- **提示した本文**:

★ ★ ★ ★

ガラス転移点が50℃以上の樹脂を含有することによって、クリアインクの乾燥膜のガラス転移点を50℃以上になるように、容易に調整することができる。
前記樹脂の種類としては、ガラス転移点が50℃以上であれば特に制限はなく、目的に応じて適宜選択することができ、例えば、ポリウレタン樹脂、ポリエステル樹脂、アクリル樹脂、酢酸ビニル系樹脂、スチレン樹脂、ブタジエン樹脂、スチレン-ブタジエン樹脂、塩化ビニル樹脂、アクリル-スチレン樹脂、アクリル-シリコーン樹脂などが挙げられる。これらは、1種単独で使用してもよいし、2種以上を併用してもよい。
【0033】
インクを製造する際には、これらの樹脂からなる樹脂粒子として添加するのが好ましい。前記樹脂粒子を、水を分散媒として分散した樹脂エマルションの状態で、インクに添加してもよい。前記樹脂粒子としては、適宜合成したものを使用してもよいし、市販品を使用してもよい。これらは1種を単独で用いてもよく、2種類以上の樹脂粒子を組み合わせて用いてもよい。
2種以上の樹脂粒子を組み合わせる場合は、少なくとも1種類のガラス転移点(Tg)が50℃以上の樹脂をインクに含有し、ガラス転移点(Tg)が50℃未満の樹脂を併用してもよく、ガラス転移点(Tg)が50℃以上の樹脂粒子と、ガラス転移点(Tg)が0℃未満の樹脂粒子の2種類の樹脂粒子を少なくとも含むクリアインクとすることによって、クリアインクの乾燥膜が50℃以上及び0℃未満にガラス転移点(Tg)を有するように、容易に調整することができる。
【0034】
ガラス転移点(Tg)が50℃以上の樹脂粒子と、ガラス転移点(Tg)が0℃未満の樹脂粒子との2種類の樹脂粒子を少なくとも含むクリアインクを用いることにより、耐擦過性と密着性を両立させることができる。
ガラス転移点(Tg)が50℃以上の樹脂粒子と、ガラス転移点(Tg)が0℃未満の樹脂粒子の添加量比は、質量比で98:2~80:20が好ましく、ガラス転移点(Tg)が50℃以上の樹脂粒子を多く含むことがより好ましい。
ここで、前記樹脂粒子のガラス転移点(Tg)は、例えば、示差走査熱量計(TA-60WS及びDSC-60、株式会社島津製作所製)を用いて測定することができる。
【0035】
本発明においては、前記樹脂の中でも、ポリウレタン樹脂を用いることが好ましい。ポリウレタン樹脂を添加することにはより、クリアインクを用いてインク膜を形成した際に、塗膜自体が強靭になる。それにより、塗膜の内部で破断して、塗膜の一部が剥がれたり、塗膜の表面状態が変化して、摩擦部の色味が変化することを抑制しやすくなる点から好ましい。

★ ★ ★ ★

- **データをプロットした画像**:

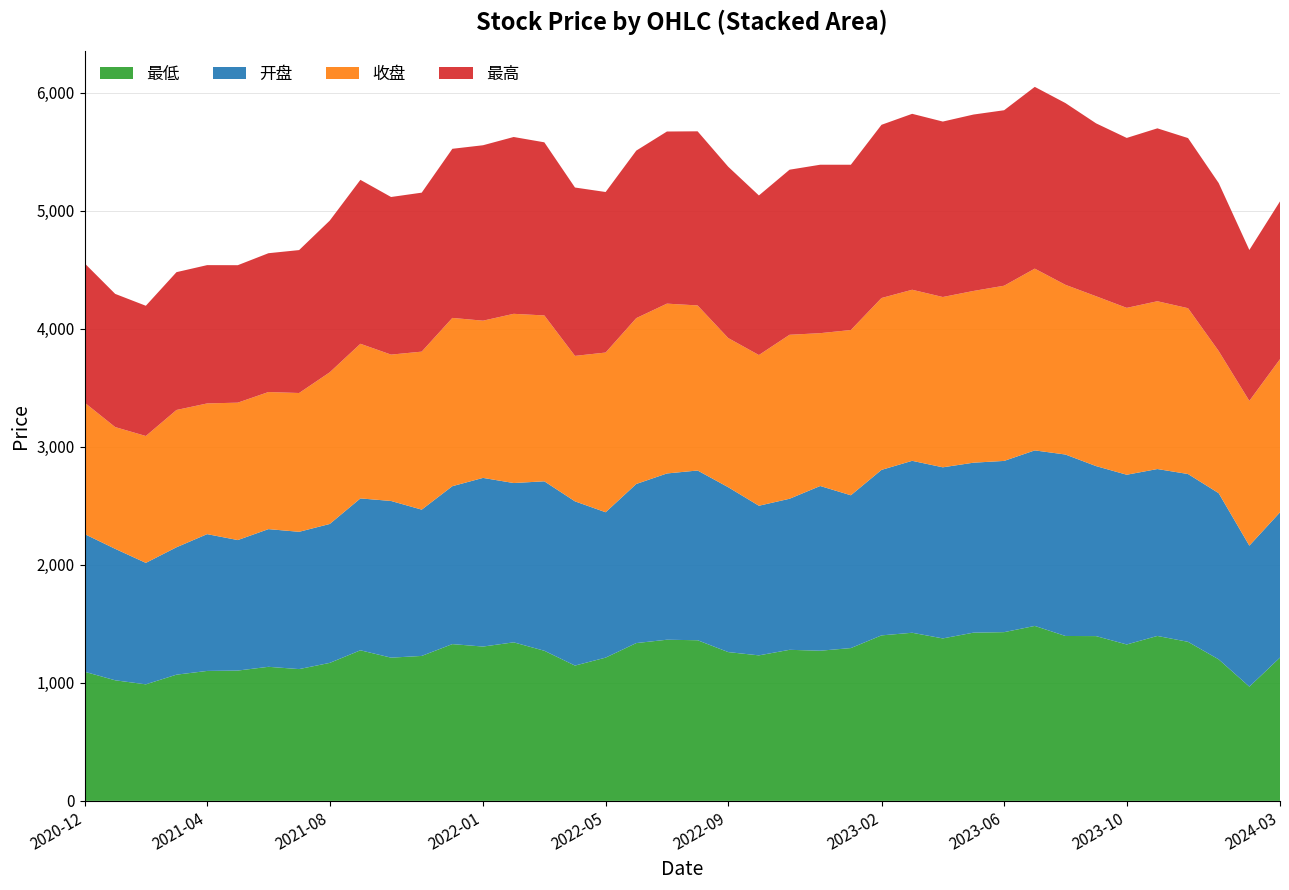

Reading left to right, what are all the values shown in this chart?

最低: 1094.3	1021.7	987.4	1069.4	1100.9	1104.1	1135.9	1116.6	1169.1	1275.8	1213.5	1228.1	1328.2	1307.5	1343.2	1272.0	1146.4	1213.8	1337.1	1365.4	1361.0	1260.6	1232.9	1279.9	1272.2	1294.6	1402.2	1424.5	1376.5	1425.3	1429.5	1482.3	1397.2	1396.1	1325.2	1397.4	1347.5	1198.8	967.8	1214.2
开盘: 1166.4	1113.8	1029.0	1079.3	1159.1	1105.6	1166.7	1163.1	1177.1	1286.9	1327.6	1239.5	1338.2	1429.0	1349.8	1435.7	1391.5	1231.7	1348.0	1408.8	1438.2	1396.9	1267.8	1279.9	1395.6	1294.6	1402.2	1456.8	1449.7	1440.1	1450.9	1487.3	1537.5	1440.4	1438.0	1414.3	1421.9	1408.1	1194.7	1230.7
收盘: 1114.2	1031.6	1075.1	1163.2	1107.3	1164.3	1161.5	1176.0	1285.1	1310.2	1240.0	1338.7	1425.7	1332.1	1433.7	1405.3	1232.4	1353.2	1405.2	1438.8	1398.5	1263.8	1276.9	1389.3	1295.0	1400.3	1456.2	1449.4	1443.0	1455.0	1484.4	1540.0	1437.8	1439.1	1413.8	1421.7	1405.0	1204.2	1226.7	1297.8
最高: 1180.6	1128.5	1103.5	1167.8	1171.9	1164.6	1176.1	1210.9	1285.1	1388.9	1335.4	1347.0	1432.9	1486.4	1498.3	1466.8	1426.5	1360.1	1419.3	1458.4	1475.3	1451.5	1352.1	1398.6	1427.1	1400.3	1467.6	1490.6	1486.5	1494.7	1486.7	1540.1	1540.0	1465.0	1439.9	1465.0	1441.4	1423.6	1278.4	1336.6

★ ★ ★ ★

- **作業の要件**:
(A) 上のリストの全行を、「行番号」と「内容」の二列からなるMarkdownの表の形に整えよ。空行は除き、画像は表に含めないこと。
(B) クリアインクに含める樹脂について述べた本文を、最後の文の後から書き進めよ。

- **結果**:
(A)
| 行番号 | 内容 |
|---|---|
| 1 | Reading left to right, what are all the values shown in this chart? |
| 2 | 最低: 1094.3	1021.7	987.4	1069.4	1100.9	1104.1	1135.9	1116.6	1169.1	1275.8	1213.5	1228.1	1328.2	1307.5	1343.2	1272.0	1146.4	1213.8	1337.1	1365.4	1361.0	1260.6	1232.9	1279.9	1272.2	1294.6	1402.2	1424.5	1376.5	1425.3	1429.5	1482.3	1397.2	1396.1	1325.2	1397.4	1347.5	1198.8	967.8	1214.2 |
| 3 | 开盘: 1166.4	1113.8	1029.0	1079.3	1159.1	1105.6	1166.7	1163.1	1177.1	1286.9	1327.6	1239.5	1338.2	1429.0	1349.8	1435.7	1391.5	1231.7	1348.0	1408.8	1438.2	1396.9	1267.8	1279.9	1395.6	1294.6	1402.2	1456.8	1449.7	1440.1	1450.9	1487.3	1537.5	1440.4	1438.0	1414.3	1421.9	1408.1	1194.7	1230.7 |
| 4 | 收盘: 1114.2	1031.6	1075.1	1163.2	1107.3	1164.3	1161.5	1176.0	1285.1	1310.2	1240.0	1338.7	1425.7	1332.1	1433.7	1405.3	1232.4	1353.2	1405.2	1438.8	1398.5	1263.8	1276.9	1389.3	1295.0	1400.3	1456.2	1449.4	1443.0	1455.0	1484.4	1540.0	1437.8	1439.1	1413.8	1421.7	1405.0	1204.2	1226.7	1297.8 |
| 5 | 最高: 1180.6	1128.5	1103.5	1167.8	1171.9	1164.6	1176.1	1210.9	1285.1	1388.9	1335.4	1347.0	1432.9	1486.4	1498.3	1466.8	1426.5	1360.1	1419.3	1458.4	1475.3	1451.5	1352.1	1398.6	1427.1	1400.3	1467.6	1490.6	1486.5	1494.7	1486.7	1540.1	1540.0	1465.0	1439.9	1465.0	1441.4	1423.6	1278.4	1336.6 |

(B)
【0036】
-ポリウレタン樹脂-
ポリウレタン樹脂としては、例えば、ポリエーテル系ポリウレタン樹脂、ポリカーボネート系ポリウレタン樹脂、ポリエステル系ポリウレタン樹脂などが挙げられる。
【0037】
前記ポリウレタン樹脂としては、特に制限はなく、目的に応じて適宜選択することができ、例えば、ポリオールとポリイソシアネートとを反応させて得られるポリウレタン樹脂などが挙げられる。
【0038】
-ポリオール-
前記ポリオールとしては、例えば、ポリエーテルポリオール、ポリカーボネートポリオール、ポリエステルポリオールなどが挙げられる。これらは、1種単独で使用してもよいし、2種以上を併用してもよい。
【0039】
-ポリエーテルポリオール-
前記ポリエーテルポリオールとしては、例えば、活性水素原子を2個以上有する化合物の少なくとも1種を出発原料として、アルキレンオキサイドを付加重合させたものなどが挙げられる。
【0040】
前記活性水素原子を2個以上有する化合物としては、例えば、エチレングリコール、ジエチレングリコール、トリエチレングリコール、プロピレングリコール、トリメチレングリコール、1,3-ブタンジオール、1,4-ブタンジオール、1,6-ヘキサンジオール、グリセリン、トリメチロールエタン、トリメチロールプロパンなどが挙げられる。これらは、1種単独で使用してもよいし、2種以上を併用してもよい。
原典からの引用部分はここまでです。